Das Album wurde vollständig von der Band selbst geschrieben, produziert und aufgenommen und markiert einen selbstbewussten nächsten Schritt für Mollie McGinn und Orláith Forsythe. Mit einer stärkeren Hinwendung zum Alternative Rock präsentiert das Album einen schärferen, selbstsichereren Sound und setzt sich zugleich intensiver mit Themen wie Identität, Druck und Selbstreflexion auseinander.
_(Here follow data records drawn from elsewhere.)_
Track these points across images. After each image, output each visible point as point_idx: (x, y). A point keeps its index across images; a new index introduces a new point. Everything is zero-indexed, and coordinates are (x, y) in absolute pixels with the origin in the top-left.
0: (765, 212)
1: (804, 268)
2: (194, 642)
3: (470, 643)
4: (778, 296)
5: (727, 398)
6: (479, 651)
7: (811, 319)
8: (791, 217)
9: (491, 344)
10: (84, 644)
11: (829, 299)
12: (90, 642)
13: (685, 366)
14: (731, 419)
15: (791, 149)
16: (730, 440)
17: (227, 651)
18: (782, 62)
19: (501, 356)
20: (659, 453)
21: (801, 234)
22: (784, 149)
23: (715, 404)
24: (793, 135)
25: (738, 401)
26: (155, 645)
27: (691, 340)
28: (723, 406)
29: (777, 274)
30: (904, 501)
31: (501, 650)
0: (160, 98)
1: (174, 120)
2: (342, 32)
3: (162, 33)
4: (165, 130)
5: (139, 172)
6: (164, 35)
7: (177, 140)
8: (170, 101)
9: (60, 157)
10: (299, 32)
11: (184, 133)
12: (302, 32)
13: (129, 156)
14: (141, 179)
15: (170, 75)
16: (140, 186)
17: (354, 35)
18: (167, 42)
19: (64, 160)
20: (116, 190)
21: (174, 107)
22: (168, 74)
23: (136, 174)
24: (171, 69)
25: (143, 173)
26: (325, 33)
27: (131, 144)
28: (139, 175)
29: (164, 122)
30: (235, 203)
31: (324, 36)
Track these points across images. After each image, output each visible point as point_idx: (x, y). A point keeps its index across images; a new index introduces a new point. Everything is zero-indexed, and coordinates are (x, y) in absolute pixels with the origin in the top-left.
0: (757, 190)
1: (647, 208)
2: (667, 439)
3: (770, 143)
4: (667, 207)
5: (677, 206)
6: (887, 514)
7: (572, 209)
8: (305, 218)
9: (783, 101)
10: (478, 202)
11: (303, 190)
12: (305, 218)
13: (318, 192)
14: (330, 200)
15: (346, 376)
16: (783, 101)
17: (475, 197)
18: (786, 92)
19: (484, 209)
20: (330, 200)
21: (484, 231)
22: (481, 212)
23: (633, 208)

Über das Album sagt die Band:
“‘Hate That I Care’ vereint vieles von dem, was uns als Menschen ausmacht, sowie die Werte, die wir als zwei Frauen aus Irland vertreten. Wir haben begonnen, gemeinsam Musik zu machen, als wir noch Teenager waren, und waren damals so naiv, dass es einige Zeit gedauert hat, bis wir unseren eigenen Weg gefunden haben. Dieses Album ist verletzlich und setzt sich mit der eigenen Identität sowie inneren Konflikten auseinander. Wir haben das Gefühl, dass es mehr denn je unser wahres Selbst widerspiegelt.“
Ab sofort ist zudem der Visualizer zum Fokustrack “A Rebel Song“ verfügbar.
Trotz einer spürbaren Nostalgie, die an die eingängigen Melodien von Bands wie Fleetwood Mac oder The Cranberries erinnert, sind die Texte von Dea Matrona fest in der Gegenwart verankert. Die meisten Songs entstanden unterwegs im Tourbus, den sich die beiden Musikerinnen teilen. Dort verarbeiteten sie Gefühle des Impostor-Syndroms ebenso wie ihre Frustration über die Welt um sie herum und formten daraus ihren energiegeladenen, selbstbewussten Rocksound.
Besonders deutlich wird die Freude am gemeinsamen Songwriting in “Told U I’m Strange“, dem abschließenden Stück des Albums. Der Song entstand aus einer spontanen Improvisationssession und entwickelte sich zu einer unbeschwerten Hymne. Forsythe erinnert sich: “Es ist lustig, denn das Album beginnt mit ‘Hate That I Care‘ und dem Gefühl, sich zu viele Gedanken zu machen, und endet mit ‘Told U I’m Strange‘ – also irgendwie mit einem: ‘Ha! Da habt ihr euch geirrt!‘“ Ganz gleich, was Dea Matrona gemeinsam erleben, McGinn bringt ihre Beziehung zu Forsythe auf eine einfache Formel: “Einfach herrlich schräg – und wir haben dabei jede Menge Spaß.”
Das neue Album “Hate That I Care“ von Dea Matrona ist via AWAL erschienen.